Scientific Understanding of Consciousness
Dendritic Discrimination of Temporal Input Sequences
Science 24 September 2010: Vol. 329 no. 5999 pp. 1671-1675
Dendritic Discrimination of Temporal Input Sequences in Cortical Neurons
Tiago Branco, Beverley A. Clark and Michael Häusser
Wolfson Institute for Biomedical Research and Department of Neuroscience, Physiology, and Pharmacology, University College London, Gower Street, London WC1E 6BT, UK.
The detection and discrimination of temporal sequences is fundamental to brain function and underlies perception, cognition, and motor output. By applying patterned, two-photon glutamate uncaging, we found that single dendrites of cortical pyramidal neurons exhibit sensitivity to the sequence of synaptic activation. This sensitivity is encoded by both local dendritic calcium signals and somatic depolarization, leading to sequence-selective spike output. The mechanism involves dendritic impedance gradients and nonlinear synaptic NMDA receptor activation and is generalizable to dendrites in different neuronal types. This enables discrimination of patterns delivered to a single dendrite, as well as patterns distributed randomly across the dendritic tree. Pyramidal cell dendrites can thus act as processing compartments for the detection of synaptic sequences, thereby implementing a fundamental cortical computation.
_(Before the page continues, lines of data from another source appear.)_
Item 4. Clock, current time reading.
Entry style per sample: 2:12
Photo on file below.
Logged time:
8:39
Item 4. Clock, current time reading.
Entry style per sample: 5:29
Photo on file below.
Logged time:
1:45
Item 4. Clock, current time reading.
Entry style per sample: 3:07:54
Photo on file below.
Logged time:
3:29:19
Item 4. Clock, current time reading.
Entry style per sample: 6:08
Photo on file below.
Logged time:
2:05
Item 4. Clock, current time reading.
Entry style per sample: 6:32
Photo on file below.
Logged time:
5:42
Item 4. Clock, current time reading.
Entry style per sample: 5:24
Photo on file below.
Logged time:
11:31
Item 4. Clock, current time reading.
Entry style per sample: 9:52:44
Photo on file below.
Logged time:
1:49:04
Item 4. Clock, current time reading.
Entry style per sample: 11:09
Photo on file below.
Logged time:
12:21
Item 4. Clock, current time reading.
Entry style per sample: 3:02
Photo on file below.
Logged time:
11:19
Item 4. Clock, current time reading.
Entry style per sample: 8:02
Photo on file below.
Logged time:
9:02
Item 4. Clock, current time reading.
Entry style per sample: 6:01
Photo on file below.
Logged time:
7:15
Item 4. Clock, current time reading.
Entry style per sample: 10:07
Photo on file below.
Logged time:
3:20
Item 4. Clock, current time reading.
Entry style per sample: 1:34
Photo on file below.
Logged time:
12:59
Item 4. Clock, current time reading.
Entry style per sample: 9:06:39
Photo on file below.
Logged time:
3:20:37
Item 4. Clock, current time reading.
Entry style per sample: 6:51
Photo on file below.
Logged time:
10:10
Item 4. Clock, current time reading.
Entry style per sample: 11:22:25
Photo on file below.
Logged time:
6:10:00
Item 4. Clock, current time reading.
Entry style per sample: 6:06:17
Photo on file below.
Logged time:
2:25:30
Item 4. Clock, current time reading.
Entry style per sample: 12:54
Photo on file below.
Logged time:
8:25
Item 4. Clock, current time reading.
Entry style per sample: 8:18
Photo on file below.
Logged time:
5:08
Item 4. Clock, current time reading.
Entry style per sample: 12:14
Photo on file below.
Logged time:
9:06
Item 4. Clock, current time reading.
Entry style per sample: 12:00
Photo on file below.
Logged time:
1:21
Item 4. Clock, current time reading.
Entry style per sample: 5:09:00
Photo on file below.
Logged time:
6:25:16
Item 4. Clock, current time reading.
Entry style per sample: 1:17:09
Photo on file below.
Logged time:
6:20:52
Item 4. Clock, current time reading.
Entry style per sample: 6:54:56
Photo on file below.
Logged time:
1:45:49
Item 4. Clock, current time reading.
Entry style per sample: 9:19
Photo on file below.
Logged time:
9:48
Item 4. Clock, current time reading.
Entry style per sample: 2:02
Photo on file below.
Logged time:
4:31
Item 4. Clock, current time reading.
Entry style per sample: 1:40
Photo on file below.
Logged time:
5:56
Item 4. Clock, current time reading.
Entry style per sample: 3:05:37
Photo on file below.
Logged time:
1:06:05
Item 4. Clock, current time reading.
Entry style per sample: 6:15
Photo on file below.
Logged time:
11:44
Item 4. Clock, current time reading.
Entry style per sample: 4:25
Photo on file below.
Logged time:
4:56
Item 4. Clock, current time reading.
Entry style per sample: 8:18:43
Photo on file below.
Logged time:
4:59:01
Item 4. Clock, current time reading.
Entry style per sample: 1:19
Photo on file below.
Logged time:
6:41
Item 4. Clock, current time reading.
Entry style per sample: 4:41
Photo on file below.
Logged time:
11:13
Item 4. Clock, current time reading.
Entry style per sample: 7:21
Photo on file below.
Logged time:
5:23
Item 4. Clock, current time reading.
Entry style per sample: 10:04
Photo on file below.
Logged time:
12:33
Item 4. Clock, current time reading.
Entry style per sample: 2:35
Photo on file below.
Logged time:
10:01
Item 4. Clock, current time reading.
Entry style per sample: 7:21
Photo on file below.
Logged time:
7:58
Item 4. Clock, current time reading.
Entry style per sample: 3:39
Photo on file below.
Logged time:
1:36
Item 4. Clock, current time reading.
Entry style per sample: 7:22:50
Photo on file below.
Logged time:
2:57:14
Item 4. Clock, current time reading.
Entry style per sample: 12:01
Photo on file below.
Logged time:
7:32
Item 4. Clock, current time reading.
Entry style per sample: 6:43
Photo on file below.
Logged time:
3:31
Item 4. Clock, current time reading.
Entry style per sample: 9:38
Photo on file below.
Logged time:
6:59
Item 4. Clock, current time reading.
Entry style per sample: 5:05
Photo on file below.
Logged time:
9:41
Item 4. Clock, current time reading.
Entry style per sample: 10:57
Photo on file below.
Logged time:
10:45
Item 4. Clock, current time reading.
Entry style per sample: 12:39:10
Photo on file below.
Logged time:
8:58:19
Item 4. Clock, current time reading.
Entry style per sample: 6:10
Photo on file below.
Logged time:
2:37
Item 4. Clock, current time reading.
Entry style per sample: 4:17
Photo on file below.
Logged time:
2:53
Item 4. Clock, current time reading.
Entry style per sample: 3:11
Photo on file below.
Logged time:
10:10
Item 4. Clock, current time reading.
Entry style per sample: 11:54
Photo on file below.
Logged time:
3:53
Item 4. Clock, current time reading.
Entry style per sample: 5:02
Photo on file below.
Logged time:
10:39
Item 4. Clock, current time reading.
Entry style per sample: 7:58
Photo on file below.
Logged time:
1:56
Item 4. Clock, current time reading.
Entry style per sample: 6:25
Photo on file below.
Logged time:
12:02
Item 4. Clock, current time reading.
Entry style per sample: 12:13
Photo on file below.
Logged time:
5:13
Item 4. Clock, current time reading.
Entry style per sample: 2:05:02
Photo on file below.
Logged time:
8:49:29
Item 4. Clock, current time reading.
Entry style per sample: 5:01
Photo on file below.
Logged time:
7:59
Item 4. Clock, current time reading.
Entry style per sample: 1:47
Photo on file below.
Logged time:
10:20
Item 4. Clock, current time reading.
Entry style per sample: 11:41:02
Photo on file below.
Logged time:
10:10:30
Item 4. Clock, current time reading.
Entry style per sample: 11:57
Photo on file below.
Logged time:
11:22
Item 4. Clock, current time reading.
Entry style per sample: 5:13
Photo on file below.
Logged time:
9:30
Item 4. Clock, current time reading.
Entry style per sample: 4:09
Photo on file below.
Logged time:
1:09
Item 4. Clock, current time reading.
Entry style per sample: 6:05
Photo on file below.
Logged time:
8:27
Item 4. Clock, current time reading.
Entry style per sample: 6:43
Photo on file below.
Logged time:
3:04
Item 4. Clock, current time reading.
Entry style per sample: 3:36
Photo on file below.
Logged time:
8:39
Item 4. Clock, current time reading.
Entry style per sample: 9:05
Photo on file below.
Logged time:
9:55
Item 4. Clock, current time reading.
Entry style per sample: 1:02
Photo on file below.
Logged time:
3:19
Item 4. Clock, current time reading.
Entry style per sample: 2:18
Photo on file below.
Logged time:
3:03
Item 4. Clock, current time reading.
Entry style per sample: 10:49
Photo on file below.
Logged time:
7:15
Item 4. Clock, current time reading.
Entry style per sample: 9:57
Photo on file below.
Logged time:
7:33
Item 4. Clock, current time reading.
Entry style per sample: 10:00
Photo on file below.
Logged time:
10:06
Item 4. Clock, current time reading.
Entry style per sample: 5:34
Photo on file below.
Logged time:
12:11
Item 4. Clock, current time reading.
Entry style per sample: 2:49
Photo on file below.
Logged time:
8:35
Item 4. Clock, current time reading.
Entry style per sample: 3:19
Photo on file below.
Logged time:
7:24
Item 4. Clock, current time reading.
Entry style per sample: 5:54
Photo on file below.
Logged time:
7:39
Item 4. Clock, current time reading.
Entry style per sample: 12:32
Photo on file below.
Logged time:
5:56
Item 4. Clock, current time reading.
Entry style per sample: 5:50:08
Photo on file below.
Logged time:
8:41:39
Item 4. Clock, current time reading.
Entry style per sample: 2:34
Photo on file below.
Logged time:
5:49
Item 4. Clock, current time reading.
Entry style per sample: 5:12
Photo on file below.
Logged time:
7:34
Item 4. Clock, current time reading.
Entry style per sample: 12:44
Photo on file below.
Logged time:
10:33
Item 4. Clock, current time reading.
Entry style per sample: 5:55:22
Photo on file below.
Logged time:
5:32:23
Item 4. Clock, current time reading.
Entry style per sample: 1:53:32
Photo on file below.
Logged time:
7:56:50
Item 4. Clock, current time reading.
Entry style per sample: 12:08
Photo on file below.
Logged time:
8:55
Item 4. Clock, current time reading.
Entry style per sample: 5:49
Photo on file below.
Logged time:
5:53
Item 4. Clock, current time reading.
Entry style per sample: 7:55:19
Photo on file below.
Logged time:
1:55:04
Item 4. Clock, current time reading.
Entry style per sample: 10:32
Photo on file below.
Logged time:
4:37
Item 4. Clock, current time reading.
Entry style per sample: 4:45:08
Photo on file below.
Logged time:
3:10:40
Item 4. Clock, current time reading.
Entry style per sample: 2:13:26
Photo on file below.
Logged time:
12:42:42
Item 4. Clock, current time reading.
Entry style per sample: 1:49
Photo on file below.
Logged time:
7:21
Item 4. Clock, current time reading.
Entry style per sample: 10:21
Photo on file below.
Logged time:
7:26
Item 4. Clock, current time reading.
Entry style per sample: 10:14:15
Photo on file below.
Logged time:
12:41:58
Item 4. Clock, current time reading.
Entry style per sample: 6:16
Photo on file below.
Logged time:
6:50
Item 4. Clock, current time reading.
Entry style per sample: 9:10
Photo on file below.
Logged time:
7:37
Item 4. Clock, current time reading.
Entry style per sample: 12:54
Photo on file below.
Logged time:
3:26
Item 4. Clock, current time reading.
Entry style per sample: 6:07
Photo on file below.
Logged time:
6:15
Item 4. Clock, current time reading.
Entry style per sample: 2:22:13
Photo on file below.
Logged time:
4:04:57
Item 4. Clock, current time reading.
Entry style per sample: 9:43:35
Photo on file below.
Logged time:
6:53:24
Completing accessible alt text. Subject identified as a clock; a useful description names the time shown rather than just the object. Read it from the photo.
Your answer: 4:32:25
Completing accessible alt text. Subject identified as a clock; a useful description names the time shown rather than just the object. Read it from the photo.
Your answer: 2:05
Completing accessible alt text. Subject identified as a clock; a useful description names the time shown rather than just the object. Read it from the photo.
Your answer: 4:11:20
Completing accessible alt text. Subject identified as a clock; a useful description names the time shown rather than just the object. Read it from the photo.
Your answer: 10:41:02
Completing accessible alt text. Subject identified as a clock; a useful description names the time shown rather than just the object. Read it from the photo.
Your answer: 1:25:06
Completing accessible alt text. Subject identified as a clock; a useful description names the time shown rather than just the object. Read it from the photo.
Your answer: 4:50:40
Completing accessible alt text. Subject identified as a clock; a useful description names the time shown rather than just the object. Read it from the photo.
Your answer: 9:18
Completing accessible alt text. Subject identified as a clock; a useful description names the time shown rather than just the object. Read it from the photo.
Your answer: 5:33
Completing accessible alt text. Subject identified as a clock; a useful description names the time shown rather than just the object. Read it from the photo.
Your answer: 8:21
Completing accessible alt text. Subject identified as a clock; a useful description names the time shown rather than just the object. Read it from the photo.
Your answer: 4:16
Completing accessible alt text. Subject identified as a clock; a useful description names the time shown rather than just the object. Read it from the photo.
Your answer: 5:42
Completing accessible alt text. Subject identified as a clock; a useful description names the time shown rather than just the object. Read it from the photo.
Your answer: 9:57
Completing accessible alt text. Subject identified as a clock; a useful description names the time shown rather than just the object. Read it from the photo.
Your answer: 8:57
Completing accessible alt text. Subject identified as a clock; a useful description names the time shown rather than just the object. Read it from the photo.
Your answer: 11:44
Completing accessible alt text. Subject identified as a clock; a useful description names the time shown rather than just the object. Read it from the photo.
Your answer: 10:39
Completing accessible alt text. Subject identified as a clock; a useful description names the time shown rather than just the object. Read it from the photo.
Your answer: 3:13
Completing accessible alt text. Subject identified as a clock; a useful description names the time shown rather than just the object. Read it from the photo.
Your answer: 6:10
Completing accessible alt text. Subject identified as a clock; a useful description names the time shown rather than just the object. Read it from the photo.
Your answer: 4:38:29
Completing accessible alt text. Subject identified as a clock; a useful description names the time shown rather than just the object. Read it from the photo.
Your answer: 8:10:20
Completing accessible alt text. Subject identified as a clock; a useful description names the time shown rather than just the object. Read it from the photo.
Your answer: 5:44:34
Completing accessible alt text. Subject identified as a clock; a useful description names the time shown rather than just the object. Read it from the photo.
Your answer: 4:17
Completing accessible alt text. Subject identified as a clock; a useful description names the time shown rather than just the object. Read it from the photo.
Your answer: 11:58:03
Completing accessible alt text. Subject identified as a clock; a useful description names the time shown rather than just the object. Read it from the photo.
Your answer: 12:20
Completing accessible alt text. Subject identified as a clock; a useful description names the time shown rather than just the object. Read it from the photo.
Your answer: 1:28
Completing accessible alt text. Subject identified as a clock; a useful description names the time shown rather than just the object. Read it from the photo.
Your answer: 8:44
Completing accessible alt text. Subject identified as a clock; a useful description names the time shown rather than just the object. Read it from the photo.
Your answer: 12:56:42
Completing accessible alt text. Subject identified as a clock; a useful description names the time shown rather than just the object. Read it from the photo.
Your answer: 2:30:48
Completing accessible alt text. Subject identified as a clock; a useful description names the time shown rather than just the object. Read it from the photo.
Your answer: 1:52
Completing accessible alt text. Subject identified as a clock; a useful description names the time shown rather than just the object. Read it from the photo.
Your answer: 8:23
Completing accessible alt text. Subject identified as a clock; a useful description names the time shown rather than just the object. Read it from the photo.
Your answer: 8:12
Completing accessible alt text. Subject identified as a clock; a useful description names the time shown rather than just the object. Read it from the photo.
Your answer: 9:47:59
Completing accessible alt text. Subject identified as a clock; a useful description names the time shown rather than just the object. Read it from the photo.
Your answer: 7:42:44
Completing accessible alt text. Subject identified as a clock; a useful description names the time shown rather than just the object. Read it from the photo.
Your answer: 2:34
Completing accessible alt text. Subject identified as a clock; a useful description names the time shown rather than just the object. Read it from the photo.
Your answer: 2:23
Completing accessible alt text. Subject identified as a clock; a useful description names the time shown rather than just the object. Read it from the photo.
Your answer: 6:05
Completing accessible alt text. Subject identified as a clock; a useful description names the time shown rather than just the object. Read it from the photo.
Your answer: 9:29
In sensory pathways, the relative timing of spikes from different neuronal populations can represent features of stimuli. A fundamental problem in cortical sensory processing is, thus, the discrimination of different spatiotemporal sequences of inputs. Although networks composed of simple neurons can, in principle, decode temporal sequences, the size and complexity of such networks can be greatly reduced if individual neurons can perform temporal decoding. Dendritic trees might contribute to this decoding, because they are highly nonlinear devices that can locally process and integrate synaptic signals. For example, spatiotemporally clustered inputs trigger dendritic spikes, which can generate independent functional subunits, enhancing the computational potential of the neuron and encoding spatial and temporal input synchrony. Whether these nonlinear dendritic properties can be exploited to perform higher-order computations such as temporal sequence detection is unknown. In 1964, Wilfrid Rall predicted that, because dendrites act as a delay line, activation of synapses along a dendrite in different directions should produce different responses at the soma. Although the dendrites of retinal neurons exhibit such direction selectivity, experimental investigation of the sensitivity to spatiotemporal sequences of synaptic activation in cortical pyramidal cell dendrites has been a challenge due to the difficulty in delivering the spatiotemporal input patterns with the necessary submillisecond and submicron precision.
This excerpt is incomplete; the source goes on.